→ Exercises to complete:
**1.** What did the monthly subway pass cost, according to the travel notes?
**2.** Quote word for word the stretch of the travel notes from "We got up early" through "the arrows pointed.".

→ Text block:
☆ ☆ ☆ ☆ ☆
We got up early for a 10:00 flight.  The woman at baggage drop off decided our cases were oversize and although she didn’t charge anything she made us take them to the oversize desk which we had trouble finding.  The flight back was uneventful and the food was actually quite tasty.  We deplaned in the new international terminal in Seattle.  Our cases came out right at the start of the flight – at which point we discovered that the line to passport control filled up the mazes and snaked around at least three of the luggage carousals.  An hour and a half later we were trying to figure out where the Lyft waiting area had been hidden since it clearly wasn’t where the arrows pointed.

Observations:

  • S&S cases are for checking, not for carry-on.  That’s as true for trains as it is for airplanes
  • Trains are easier than they were in the mid-’70s but they are still confusing and work a lot better if you can communicate with people
  • the 9€ monthly subway pass made it much easier to get around and should be widely copied
  • Urban cycling on the tandem is a challenge if you don’t know where you’re going
  • If I bring the tandem to Berlin again I need to make sure I comply with the light/reflector rules.
☆ ☆ ☆ ☆ ☆
→ Record excerpts:
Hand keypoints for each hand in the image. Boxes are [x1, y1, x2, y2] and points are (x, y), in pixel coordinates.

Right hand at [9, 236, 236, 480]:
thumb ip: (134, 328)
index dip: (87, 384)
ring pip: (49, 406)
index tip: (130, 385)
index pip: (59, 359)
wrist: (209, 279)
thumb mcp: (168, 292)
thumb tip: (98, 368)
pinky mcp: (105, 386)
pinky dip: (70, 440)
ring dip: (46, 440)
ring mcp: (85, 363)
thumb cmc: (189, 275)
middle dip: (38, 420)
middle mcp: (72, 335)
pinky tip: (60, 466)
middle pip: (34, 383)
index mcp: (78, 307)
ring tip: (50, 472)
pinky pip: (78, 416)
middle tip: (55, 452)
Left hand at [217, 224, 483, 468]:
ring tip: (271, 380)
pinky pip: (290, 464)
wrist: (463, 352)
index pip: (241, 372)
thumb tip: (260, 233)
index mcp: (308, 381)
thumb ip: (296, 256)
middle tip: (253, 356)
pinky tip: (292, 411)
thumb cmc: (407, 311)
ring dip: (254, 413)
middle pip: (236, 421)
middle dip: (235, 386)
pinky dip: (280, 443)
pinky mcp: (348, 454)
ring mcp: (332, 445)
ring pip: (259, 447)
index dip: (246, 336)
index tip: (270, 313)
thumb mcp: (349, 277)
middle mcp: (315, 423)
☆ ☆ ☆ ☆ ☆
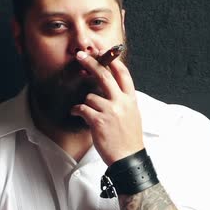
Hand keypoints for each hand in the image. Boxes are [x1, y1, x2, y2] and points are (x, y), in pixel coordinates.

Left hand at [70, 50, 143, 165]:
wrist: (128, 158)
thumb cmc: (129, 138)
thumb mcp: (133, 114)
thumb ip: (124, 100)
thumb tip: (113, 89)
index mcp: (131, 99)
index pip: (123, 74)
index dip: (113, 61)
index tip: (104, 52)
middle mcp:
☆ ☆ ☆ ☆ ☆
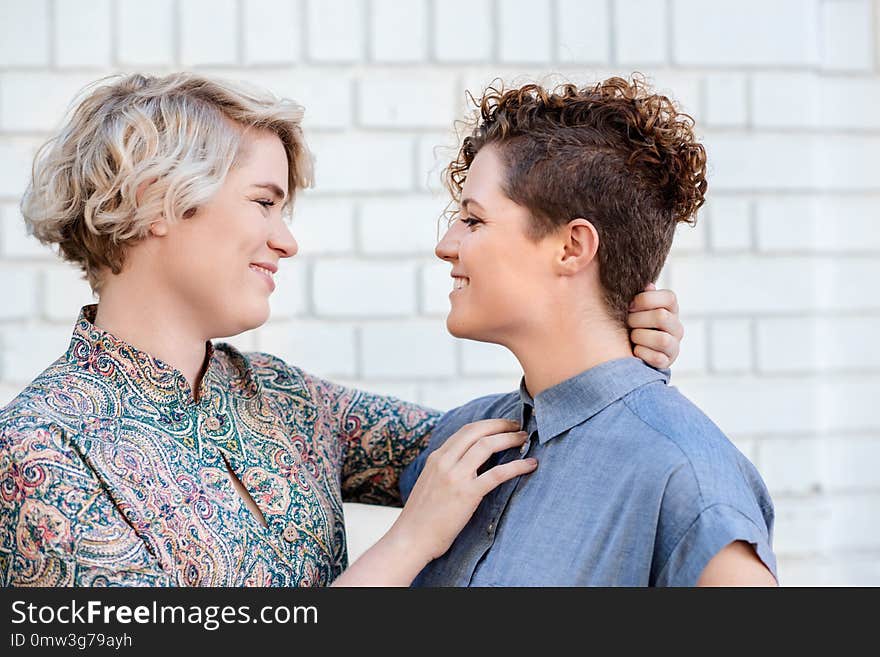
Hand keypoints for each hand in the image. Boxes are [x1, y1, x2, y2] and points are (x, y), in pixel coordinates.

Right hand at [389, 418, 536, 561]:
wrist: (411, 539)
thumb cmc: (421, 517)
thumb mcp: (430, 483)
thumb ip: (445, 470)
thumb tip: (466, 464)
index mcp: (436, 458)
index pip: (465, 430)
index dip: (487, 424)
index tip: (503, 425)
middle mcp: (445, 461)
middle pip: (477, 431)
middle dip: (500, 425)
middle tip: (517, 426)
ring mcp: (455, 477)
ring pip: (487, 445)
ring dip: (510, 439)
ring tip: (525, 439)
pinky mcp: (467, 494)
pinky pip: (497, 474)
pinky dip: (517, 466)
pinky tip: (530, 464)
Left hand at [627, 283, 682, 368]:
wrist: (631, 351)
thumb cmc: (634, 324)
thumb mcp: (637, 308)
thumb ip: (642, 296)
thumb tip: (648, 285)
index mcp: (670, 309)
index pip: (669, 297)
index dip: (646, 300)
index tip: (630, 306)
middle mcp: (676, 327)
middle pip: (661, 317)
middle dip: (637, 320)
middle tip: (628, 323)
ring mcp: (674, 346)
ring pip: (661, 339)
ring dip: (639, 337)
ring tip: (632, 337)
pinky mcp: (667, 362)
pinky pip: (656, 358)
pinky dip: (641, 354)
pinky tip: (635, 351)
☆ ☆ ☆ ☆ ☆
→ Task-by-task results:
**1.** 9€

**2.**
We got up early for a 10:00 flight.  The woman at baggage drop off decided our cases were oversize and although she didn’t charge anything she made us take them to the oversize desk which we had trouble finding.  The flight back was uneventful and the food was actually quite tasty.  We deplaned in the new international terminal in Seattle.  Our cases came out right at the start of the flight – at which point we discovered that the line to passport control filled up the mazes and snaked around at least three of the luggage carousals.  An hour and a half later we were trying to figure out where the Lyft waiting area had been hidden since it clearly wasn’t where the arrows pointed.